I was going to bring you receipts on what was the probable cause (historically, it hasn’t been wages and benefits), but when I requested the Exit Interview reports I learned FCPS stopped doing them in 2018.
If FCPS Human Relations Department isn’t asking the departing employees why they are leaving, how can they fix whatever the issues are that may be causing the exodus?
The last time I read an Exit Interview was in 2016. At that time some of the reasons for departure where: retiring, moving, dissatisfied with school placement, lack of recognition, too big a workload, pursing a different career and of course, leaving for better salary or benefits.

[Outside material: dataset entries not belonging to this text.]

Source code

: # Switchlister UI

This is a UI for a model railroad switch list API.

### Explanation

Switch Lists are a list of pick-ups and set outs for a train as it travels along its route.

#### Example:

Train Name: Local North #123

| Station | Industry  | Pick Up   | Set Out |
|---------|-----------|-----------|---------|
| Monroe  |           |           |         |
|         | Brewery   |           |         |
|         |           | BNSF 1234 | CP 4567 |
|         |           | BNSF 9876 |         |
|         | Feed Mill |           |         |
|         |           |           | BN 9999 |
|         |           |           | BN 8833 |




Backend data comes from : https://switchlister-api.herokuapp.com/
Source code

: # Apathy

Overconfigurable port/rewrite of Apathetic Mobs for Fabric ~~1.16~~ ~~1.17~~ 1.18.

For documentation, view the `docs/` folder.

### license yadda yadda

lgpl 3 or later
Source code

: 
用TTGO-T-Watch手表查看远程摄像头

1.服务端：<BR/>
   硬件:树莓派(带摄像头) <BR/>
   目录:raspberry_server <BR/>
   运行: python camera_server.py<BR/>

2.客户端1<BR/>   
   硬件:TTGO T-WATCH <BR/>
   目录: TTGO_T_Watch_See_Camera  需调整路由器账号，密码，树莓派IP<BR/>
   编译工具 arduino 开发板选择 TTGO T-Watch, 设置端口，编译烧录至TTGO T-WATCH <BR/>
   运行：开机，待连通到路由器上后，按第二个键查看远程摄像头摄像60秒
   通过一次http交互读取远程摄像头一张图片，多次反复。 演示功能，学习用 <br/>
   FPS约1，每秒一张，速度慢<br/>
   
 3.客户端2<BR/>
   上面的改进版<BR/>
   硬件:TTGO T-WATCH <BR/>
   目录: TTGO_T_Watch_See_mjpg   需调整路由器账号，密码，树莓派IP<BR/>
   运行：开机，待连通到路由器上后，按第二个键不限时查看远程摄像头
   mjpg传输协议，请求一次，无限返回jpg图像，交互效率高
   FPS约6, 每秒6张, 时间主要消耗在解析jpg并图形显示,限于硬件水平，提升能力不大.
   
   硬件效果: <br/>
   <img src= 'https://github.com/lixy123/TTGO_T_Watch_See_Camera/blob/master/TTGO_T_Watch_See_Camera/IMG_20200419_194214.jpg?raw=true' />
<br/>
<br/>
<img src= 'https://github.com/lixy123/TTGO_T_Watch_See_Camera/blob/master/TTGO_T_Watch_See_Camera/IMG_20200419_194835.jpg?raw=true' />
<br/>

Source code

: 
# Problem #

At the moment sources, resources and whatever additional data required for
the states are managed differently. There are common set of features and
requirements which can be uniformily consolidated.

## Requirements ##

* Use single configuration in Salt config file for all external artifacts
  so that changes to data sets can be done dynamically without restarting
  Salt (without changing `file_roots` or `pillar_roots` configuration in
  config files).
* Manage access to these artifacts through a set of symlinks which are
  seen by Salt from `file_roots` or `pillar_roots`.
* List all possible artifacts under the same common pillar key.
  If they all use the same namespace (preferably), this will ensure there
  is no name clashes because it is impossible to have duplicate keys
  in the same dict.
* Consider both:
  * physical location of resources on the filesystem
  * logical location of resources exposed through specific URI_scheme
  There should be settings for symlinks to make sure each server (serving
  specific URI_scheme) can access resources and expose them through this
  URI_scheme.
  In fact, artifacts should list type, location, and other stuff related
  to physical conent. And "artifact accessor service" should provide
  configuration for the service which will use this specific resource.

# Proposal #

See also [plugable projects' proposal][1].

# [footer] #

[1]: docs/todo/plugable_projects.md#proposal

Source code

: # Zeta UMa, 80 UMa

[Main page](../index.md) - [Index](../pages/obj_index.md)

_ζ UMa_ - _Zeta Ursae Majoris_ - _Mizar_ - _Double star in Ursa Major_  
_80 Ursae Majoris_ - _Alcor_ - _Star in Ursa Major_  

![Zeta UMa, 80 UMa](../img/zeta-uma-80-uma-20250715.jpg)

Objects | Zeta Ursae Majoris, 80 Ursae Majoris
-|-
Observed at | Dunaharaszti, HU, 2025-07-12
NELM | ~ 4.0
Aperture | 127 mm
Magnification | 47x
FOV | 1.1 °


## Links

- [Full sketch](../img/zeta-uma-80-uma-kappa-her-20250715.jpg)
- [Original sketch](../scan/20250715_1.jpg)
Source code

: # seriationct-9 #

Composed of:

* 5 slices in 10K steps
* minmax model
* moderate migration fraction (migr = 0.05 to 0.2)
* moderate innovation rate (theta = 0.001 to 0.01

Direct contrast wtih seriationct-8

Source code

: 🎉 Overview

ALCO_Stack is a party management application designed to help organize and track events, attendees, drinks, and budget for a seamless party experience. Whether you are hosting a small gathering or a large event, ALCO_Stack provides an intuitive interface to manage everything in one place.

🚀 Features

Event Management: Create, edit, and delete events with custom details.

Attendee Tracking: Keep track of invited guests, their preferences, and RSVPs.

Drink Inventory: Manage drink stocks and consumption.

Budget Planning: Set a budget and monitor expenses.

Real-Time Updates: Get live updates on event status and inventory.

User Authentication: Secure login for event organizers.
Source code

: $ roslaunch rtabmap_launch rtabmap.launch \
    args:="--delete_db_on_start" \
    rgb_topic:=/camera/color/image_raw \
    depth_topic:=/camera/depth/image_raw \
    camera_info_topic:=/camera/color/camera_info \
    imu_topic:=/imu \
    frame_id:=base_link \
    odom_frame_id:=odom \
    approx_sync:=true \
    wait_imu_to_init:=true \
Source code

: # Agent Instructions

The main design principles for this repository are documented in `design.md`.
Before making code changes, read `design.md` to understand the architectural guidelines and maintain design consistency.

The reasons checked were all over the board. What was obvious from reviewing the report at that time, was most people were NOT leaving because they felt underpaid, and this was before all the raises started kicking in.
There are three sample pages from 2016 at the bottom of this article to give you an understanding of what FCPS used to be interested in learning when an employee left. I can’t understand – kidding – yes, I can understand why they stopped asking.
If they kept asking the wage question and most of those leaving weren’t citing “wages” as the reason, then it must be something systemic and structural. Something “they” were causing that wasn’t about funding – AND, they’d have to admit to the public that low wages wasn’t really a teacher concern.
Work environment, curriculum content, time spent on assessments, workload, all those easier to avoid systemic problems would have to be addressed if discovered to be the reasons employees were leaving like rats from a sinking ship. The only “systemic” problem FCPS appears focused on is systemic racism and I’ve seen no data that supports the claim.
In the August 4, 2021 Board of Education meeting Agenda, Item 5.01 you will find “Staffing Changes.” They appear on the Agenda for every regular meeting. These staff changes reflect 3 teachers are retiring, 15 teachers are resigning, and 38 new teachers were hired. That’s for a single month.
How can FCPS address “systemic” issues without trying to discover what they are? Why aren’t the Superintendent, FCPS Administration and our Board of Education doing more to find out? Why is FCPS labeling “racism” as a systemic problem without the data to back it up?
According to the most recent documents, resignations are up 21% from the prior year and we still have left to count who may resign or retire in September. Now that FCPS has announced dehumanizing mask wearing will once again be required in August, will more retire or resign by the September meeting?
Students, teachers and staff are leaving FCPS at alarming rates. Superintendent Alban and the Board of Education don’t appear to be interested in preventing their flight.